Le comble, c’est que cette «PME familiale» et le collectif «Qui va payer l’addition?» ne sont de loin pas les seules activités dans lesquelles Frédérique Beauvois s’investit. Elle est aussi membre du Conseil d’administration d’une coopérative d’habitation, membre d’un Conseil de fondation d’une fondation active dans l’accueil de jour des enfants, présidente de plusieurs associations dont une de parents d’élèves… «Je me suis toujours battue pour ce que j’estime être juste. La pandémie a mis en lumière mon activité au sein du collectif, mais ce n’est qu’une corde à mon arc parmi d’autres qui me tiennent tout autant à cœur.» Impossible alors de ne pas se demander où cette quadra hyperactive trouve l’énergie et le temps pour accomplir tout ce travail. «J’ai décidé que dormir, c’est pour les faibles!», plaisante-t-elle, avant de glisser qu’elle a dû mettre certaines choses de côté, comme la régularité dans le rangement de son lieu de vie. «Surtout, le collectif, comme son nom l’indique, est l’œuvre de toute une équipe, je ne suis pas seule.»

«Je suis une pure féministe»

Aujourd’hui, Frédérique Beauvois est motivée à se battre comme au premier jour. «L’injustice, ça me grignote l’estomac et je vais mieux quand j’agis.» Elle confie qu’elle a dû se battre pour tout, depuis toujours, et qu’elle se bat aussi pour les autres. Et elle se sent valorisée à l'idée qu’elle sert à quelque chose. «Chaque victoire, aussi petite soit-elle, me nourrit. C’est mon moteur.» L’égalité fait partie des causes pour lesquelles elle se bat: «Je suis une pure féministe, c’est-à-dire que je veux que les femmes n’aient ni plus ni moins que les hommes.» Malgré ses nombreuses compétences, son cursus académique et les victoires à son actif, Frédérique souffre pourtant du syndrome de l’imposteur. Alors même qu'elle reconnaît que, souvent, les femmes doivent travailler deux fois plus pour obtenir la même chose que les hommes. «Je ressens cette stigmatisation de la femme: nous devons répondre à un certain nombre de diktats, comme se marier et avoir des enfants. Ces impératifs n’ont pas lieu d’être: nous avons exactement les mêmes possibilités qu’un homme!»

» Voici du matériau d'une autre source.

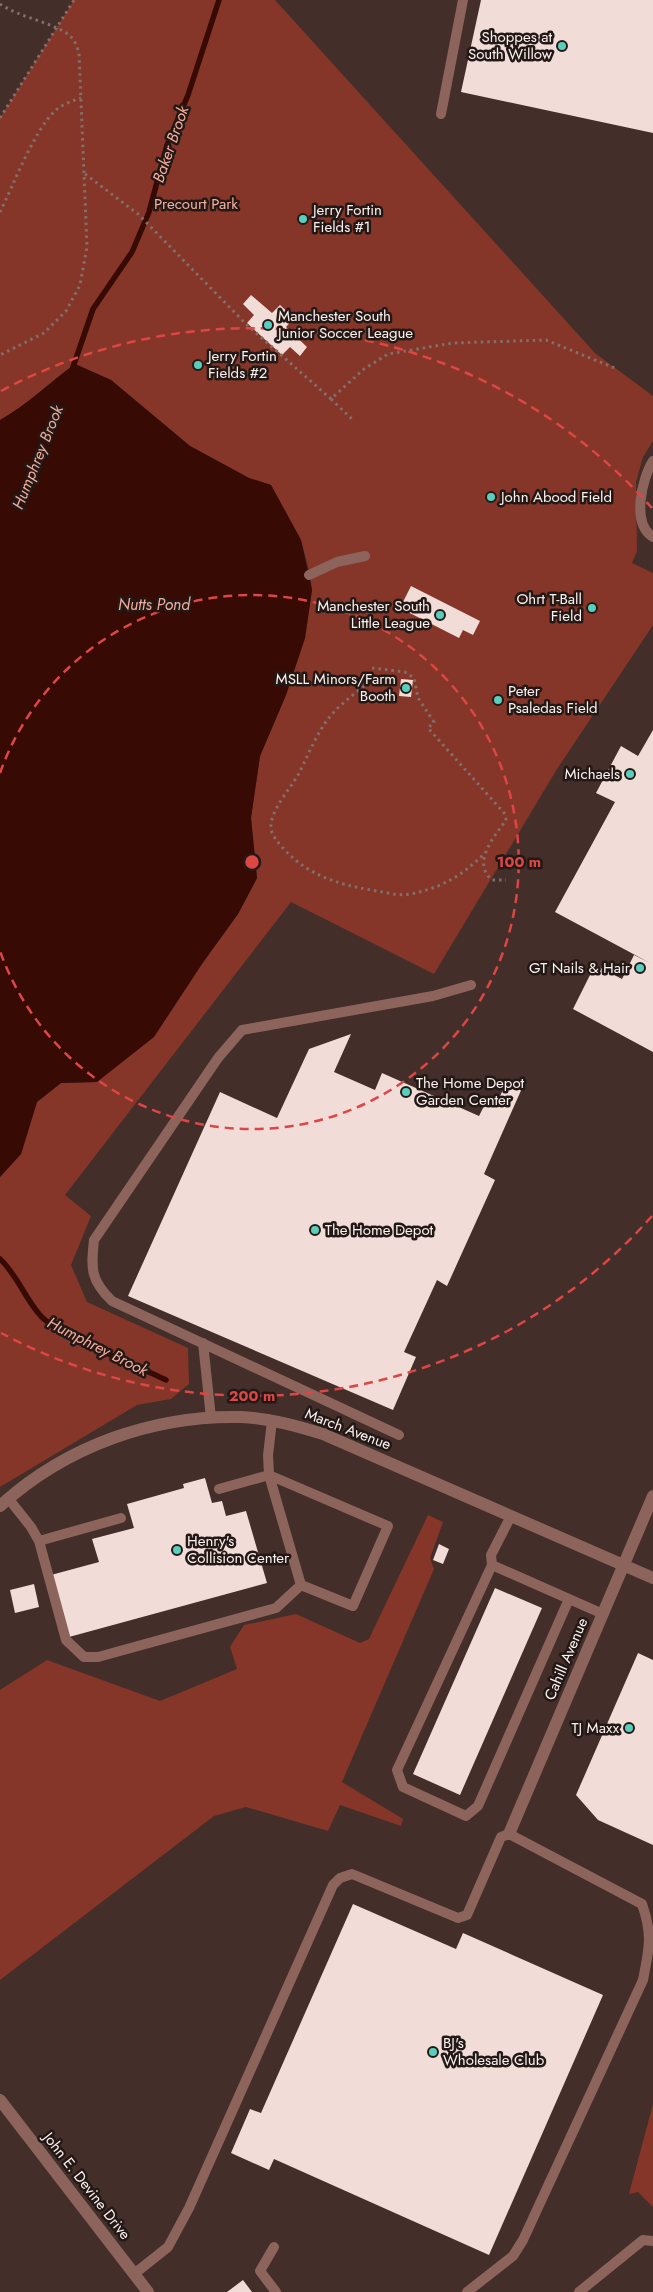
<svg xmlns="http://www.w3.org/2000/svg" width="653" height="2292" font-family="Jost,sans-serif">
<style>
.green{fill:#853628}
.water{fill:#370a04}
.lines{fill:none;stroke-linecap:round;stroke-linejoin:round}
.stream{stroke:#370a04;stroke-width:5.5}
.building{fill:#f1dcd8}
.path{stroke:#826f6a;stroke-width:3;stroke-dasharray:2.5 4;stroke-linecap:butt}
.lane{stroke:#8d645c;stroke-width:10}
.street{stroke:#8d645c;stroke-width:12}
.ring{fill:none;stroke:#dc4645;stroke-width:2.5;stroke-dasharray:9 6}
.poi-dot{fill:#5acebd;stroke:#221917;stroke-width:2}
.labels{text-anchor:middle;stroke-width:5;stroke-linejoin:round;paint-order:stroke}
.poi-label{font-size:15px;fill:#fef0ec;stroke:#221917;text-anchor:start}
.park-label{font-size:15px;fill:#f9ae9e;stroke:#221917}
.street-label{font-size:15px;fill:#fef0ec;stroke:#221917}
.water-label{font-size:16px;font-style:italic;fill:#f5ab9b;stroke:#221917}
.centre{fill:#dc4645;stroke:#221917;stroke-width:2.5}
.ring-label{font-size:15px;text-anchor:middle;font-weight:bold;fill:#dc4645;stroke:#221917;stroke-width:5;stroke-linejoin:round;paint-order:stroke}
</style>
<rect width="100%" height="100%" fill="#432e29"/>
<path class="green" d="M74 0H275L595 353 653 396V441L643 457 636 482 637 551 632 563 653 573V625L557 769 434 974 291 902 65 1195 91 1216 71 1265 87 1302 188 1348 189 1384 171 1399 137 1405 0 1487V1177L21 1154 37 1102 61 1083 97 1082 204 961 238 914 257 878 251 818 260 756 286 695 305 638 312 590 310 574 301 540 271 485 249 478 190 446 111 380 75 364C50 382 27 405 0 420V118Z
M428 1515 443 1522 430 1558 434 1569 342 1782 403 1819 401 1826 340 1805 328 1831 246 1807 214 1816 0 1980V1690L47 1660 160 1701 237 1669 230 1647 244 1625 296 1614 360 1643 369 1639Z
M653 2104V2207L638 2192 629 2194Z"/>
<path class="water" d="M75 364 111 380 190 446 249 478 271 485 301 540 312 590 305 638 286 695 260 756 251 818 257 878 238 914 204 961 154 1037 97 1082 61 1083 37 1102 21 1154 0 1177V420C27 405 50 382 75 364Z"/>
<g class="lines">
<path class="stream" d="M72 370 93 309 132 252 149 212 167 145 188 95 219 0
M0 1259C18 1276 24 1297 40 1315 55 1334 140 1367 166 1380"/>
</g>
<path class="building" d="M481 0H653V133L461 92Z
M251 295 272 313 280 305 294 318 286 327 307 347 300 356 290 347 282 355 247 323 254 315 243 304Z
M411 586 480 621 473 635 463 630 459 638 400 608Z
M401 679 413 680 411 697 399 696Z
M653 730V1052L573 1009 595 965 622 979 634 955 650 963 555 912 615 802 596 793 621 746 638 756Z
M351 1034 334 1072 375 1090 382 1073 479 1116 486 1102 495 1107 508 1079 523 1086 484 1174 495 1180 447 1286 437 1280 404 1352 416 1357 393 1410 128 1296 220 1092 277 1118 309 1049Z
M205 1478 212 1503 222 1501 226 1516 246 1511 267 1583 69 1637 51 1575 99 1562 92 1539 134 1528 127 1504 184 1488 183 1484Z
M439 1544 449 1549 443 1564 433 1560Z
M34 1584 39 1607 15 1613 10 1590Z
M495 1588 542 1608 460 1795 413 1774Z
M638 1653 653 1660V1845L598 1820 576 1795Z
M353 1904 456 1949 463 1933 603 1995 489 2255 274 2159 269 2170 231 2153 250 2109 261 2113Z
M243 2280 252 2292H227Z"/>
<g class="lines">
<path class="path" d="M0 4C20 18 56 23 70 36 75 40 77 47 79 53L87 247 80 285 66 311 44 333 0 355
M0 118 74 0
M85 174 138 214 246 324 331 399 364 369 388 354 453 343 546 340 617 369
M0 212C14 184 34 130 56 110 63 104 72 101 81 98
M331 399 354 421
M372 668 405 672 414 678 418 698 434 722 428 728 505 814 506 820C495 836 471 862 492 880H506
M374 678C361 689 345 700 333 713 317 731 309 754 298 775 290 789 269 812 271 829 272 836 278 842 283 848 308 876 340 885 377 891 388 893 400 896 411 894 443 887 462 876 486 852"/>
<path class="lane" d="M441 114 463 0
M653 461C642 478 631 524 653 537
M309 575 337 562 365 556
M203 1343 211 1418
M399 1435 112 1301C90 1280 91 1268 94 1240L218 1058 242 1030 433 996 471 985
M219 1489 269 1475 268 1455 272 1421
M8 1498 31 1527 39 1541 66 1640 84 1657H98L276 1608 301 1585 353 1606 388 1526 269 1475 301 1585
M511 1516 491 1555 492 1565 603 1614
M39 1541 121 1518
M492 1565 397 1770 403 1787 466 1816 478 1806 569 1599
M274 2247 260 2271 276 2292
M134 2274 168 2247 189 2208 333 1885 340 1878 352 1874 458 1918 467 1915 501 1837 509 1834 642 1904C653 1935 649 1949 643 1980L523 2240 513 2256 467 2292
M579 2292 643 2240 653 2241"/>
<path class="street" d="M0 1506C66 1446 153 1415 241 1417 269 1418 297 1426 323 1434L653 1578
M509 1834 653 1496
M0 2100 148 2292"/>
</g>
<g class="ring">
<path d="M0 773A267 267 0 1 1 0 951"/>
<path d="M652 1216A534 534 0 0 1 1 1333M1 391A534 534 0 0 1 652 508"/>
</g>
<g class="poi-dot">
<circle cx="562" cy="46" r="5"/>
<circle cx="303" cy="219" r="5"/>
<circle cx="268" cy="325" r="5"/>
<circle cx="198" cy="365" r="5"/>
<circle cx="491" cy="497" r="5"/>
<circle cx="592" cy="608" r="5"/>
<circle cx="440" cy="615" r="5"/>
<circle cx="406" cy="688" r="5"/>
<circle cx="498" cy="700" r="5"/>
<circle cx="630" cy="774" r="5"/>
<circle cx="640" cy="968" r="5"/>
<circle cx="406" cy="1092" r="5"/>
<circle cx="315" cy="1230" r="5"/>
<circle cx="177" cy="1550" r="5"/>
<circle cx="629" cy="1728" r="5"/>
<circle cx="433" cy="2052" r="5"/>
</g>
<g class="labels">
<g class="poi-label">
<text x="552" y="42" text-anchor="end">Shoppes at<tspan x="552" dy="17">South Willow</tspan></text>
<text x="313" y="215">Jerry Fortin<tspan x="313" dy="17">Fields #1</tspan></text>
<text x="278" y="321">Manchester South<tspan x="278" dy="17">Junior Soccer League</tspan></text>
<text x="208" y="361">Jerry Fortin<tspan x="208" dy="17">Fields #2</tspan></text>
<text x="501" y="502">John Abood Field</text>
<text x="582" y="604" text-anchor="end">Ohrt T-Ball<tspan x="582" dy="17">Field</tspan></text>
<text x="430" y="611" text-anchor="end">Manchester South<tspan x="430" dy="17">Little League</tspan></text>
<text x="396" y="684" text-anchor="end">MSLL Minors/Farm<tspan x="396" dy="17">Booth</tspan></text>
<text x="508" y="696">Peter<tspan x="508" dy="17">Psaledas Field</tspan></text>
<text x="620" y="779" text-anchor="end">Michaels</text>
<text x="630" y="973" text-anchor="end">GT Nails &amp; Hair</text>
<text x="416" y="1088">The Home Depot<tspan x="416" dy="17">Garden Center</tspan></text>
<text x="325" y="1235">The Home Depot</text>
<text x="187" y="1546">Henry's<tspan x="187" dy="17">Collision Center</tspan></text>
<text x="619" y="1733" text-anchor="end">TJ Maxx</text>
<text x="443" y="2048">BJ's<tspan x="443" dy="17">Wholesale Club</tspan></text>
</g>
<g class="park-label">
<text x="196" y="209">Precourt Park</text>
</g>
<g class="street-label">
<text transform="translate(348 1429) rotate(21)" y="5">March Avenue</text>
<text transform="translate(566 1659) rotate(-67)" y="5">Cahill Avenue</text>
<text transform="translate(87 2186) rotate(52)" y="5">John E. Devine Drive</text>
</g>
<g class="water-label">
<text transform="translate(170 144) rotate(-71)" y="6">Baker Brook</text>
<text transform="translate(37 457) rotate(-68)" y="6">Humphrey Brook</text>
<text x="154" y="610">Nutts Pond</text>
<text transform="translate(98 1346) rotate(27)" y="6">Humphrey Brook</text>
</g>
</g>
<circle cx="252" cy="862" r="8" class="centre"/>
<g class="ring-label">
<text x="519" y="867">100 m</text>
<text x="252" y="1401">200 m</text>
</g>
</svg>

Chez Frédérique, le féminisme s’est notamment traduit par le choix de garder son nom de jeune de fille, au moment où elle s’est mariée, à l’âge de 40 ans. C’est le nom avec lequel elle s’est construite durant quatre décennies. «Pourquoi devrait-on changer de nom de famille parce qu’on se marie? D’ailleurs, si cela avait été obligatoire selon la loi, c’est mon mari qui aurait pris mon nom!» Quant à ses enfants, ils portent le nom de leur mère, pas celui de leur père.

Le collectif ne rend pas les armes

Alors que les mesures sanitaires ont été abolies le 17 février, le combat du collectif «Qui va payer l’addition?» n’est pas terminé, loin de là. L’équipe planche actuellement sur deux axes de travail: faire le bilan et assurer un futur convenable pour les professionnels de la branche. «Après deux ans de crise, il est impératif de faire un état des lieux: où en est-on? Les aides pour cas de rigueur ont été prolongées, certes. Mais tout cet argent versé par le contribuable, en l’occurrence plusieurs milliards, a-t-il atteint son objectif de compenser les charges fixes de la restauration?» Puis, il s’agit de tout mettre en œuvre pour éviter que le scénario cauchemardesque vécu en 2020 et en 2021 ne se répète. «Plus jamais ça! Si on doit toucher aux outils de travail ou de production pour des raisons de santé publique, nous voulons que ce soit inscrit dans la loi que l’indemnisation est dans ce cas obligatoire, au même titre que la Loi sur les épizooties. Pour rappel, après les cinq premiers mois de fermeture, les établissements publics n’avaient droit à rien!»

Porté par Frédérique Beauvois, le collectif mise sur des actions concrètes pour améliorer les conditions de travail des professionnels de la branche qui ont été mises en lumière par la crise, comme la sécurité apportée par certaines assurances dont les allocations pour perte de gain. «C’est tout le travail qu’il nous reste à faire, et que nous allons continuer d’effectuer de façon bénévole.»